Lanier University


Lanier University, named after poet Sidney Lanier, was a short-lived university in today's Morningside-Lenox Park neighborhood of Atlanta, Georgia.
Charles Lewis Fowler, a Baptist minister, founded Lanier in 1917. He hoped for financing from Coca-Cola magnate Asa Candler but instead got backing from the Georgia Baptist Association. Lanier was to be Georgia's first co-ed Baptist college.
Architect A. Ten Eyck Brown made architectural plans for the new campus in Morningside on a crescent-shaped strip of land. At the head of this strip, at University Drive and Spring Valley Lane, would stand a replica of the Custis-Lee Mansion in Arlington, Virginia. This was built and named Arlington Hall.
The University Park subdivision was developed around the university in 1921, and University Drive is also a reminder of that time.

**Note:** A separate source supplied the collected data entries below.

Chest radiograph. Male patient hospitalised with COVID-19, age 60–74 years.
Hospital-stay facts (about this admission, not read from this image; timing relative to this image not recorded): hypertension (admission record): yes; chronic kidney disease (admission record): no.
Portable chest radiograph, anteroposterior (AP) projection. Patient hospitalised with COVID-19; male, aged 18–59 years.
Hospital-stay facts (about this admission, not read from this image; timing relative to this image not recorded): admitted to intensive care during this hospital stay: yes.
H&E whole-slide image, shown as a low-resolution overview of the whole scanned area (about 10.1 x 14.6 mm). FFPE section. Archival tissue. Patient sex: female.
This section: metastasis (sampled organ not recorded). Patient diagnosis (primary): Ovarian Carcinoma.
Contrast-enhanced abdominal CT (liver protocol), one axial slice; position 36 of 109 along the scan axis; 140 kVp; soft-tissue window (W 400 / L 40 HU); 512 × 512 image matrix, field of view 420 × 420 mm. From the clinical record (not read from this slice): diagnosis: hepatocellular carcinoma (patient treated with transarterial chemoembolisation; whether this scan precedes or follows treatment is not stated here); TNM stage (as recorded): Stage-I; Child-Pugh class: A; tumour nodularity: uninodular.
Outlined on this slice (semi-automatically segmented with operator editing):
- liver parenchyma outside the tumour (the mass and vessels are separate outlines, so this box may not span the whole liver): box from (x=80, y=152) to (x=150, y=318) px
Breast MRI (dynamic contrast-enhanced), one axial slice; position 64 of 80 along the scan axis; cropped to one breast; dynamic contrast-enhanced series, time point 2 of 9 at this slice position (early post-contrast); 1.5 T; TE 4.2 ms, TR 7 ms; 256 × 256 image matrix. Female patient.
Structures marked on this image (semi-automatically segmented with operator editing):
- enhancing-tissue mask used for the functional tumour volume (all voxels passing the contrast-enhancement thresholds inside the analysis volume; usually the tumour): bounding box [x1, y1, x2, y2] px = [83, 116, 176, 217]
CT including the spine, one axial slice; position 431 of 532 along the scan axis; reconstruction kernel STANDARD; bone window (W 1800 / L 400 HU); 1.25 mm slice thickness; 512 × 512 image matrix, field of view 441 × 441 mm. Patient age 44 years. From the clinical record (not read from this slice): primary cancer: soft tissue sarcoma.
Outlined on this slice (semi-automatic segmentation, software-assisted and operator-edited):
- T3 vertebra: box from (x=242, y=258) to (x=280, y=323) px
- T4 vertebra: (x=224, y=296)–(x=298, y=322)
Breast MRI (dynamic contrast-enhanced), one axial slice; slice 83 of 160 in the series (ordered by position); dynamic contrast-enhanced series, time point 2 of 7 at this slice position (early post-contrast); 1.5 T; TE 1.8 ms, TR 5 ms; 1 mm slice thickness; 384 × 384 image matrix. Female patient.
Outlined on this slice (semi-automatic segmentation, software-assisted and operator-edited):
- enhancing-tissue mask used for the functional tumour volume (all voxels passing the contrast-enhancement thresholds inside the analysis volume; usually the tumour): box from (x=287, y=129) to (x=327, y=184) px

Financial problems plagued the school; in 1921 the property was sold to the Ku Klux Klan, which owned it for a year, with Nathan Bedford Forrest II as Secretary and Business Manager. The university failed within a year, closing on September 1, 1922. It was sold that October.
The property became a synagogue. In 1949 Congregation Shearith Israel, then in Summerhill, bought the property from the estate of Walter E. King. During this time Summerhill was deteriorating due to the construction of the Downtown Connector freeway, and many Jews were moving from there to Morningside, where many would later join to fight the construction of the I-485 freeway through Morningside.
Since 2009, Arlington Hall has been occupied by the Canterbury School, while the synagogue remains in buildings behind it to the east.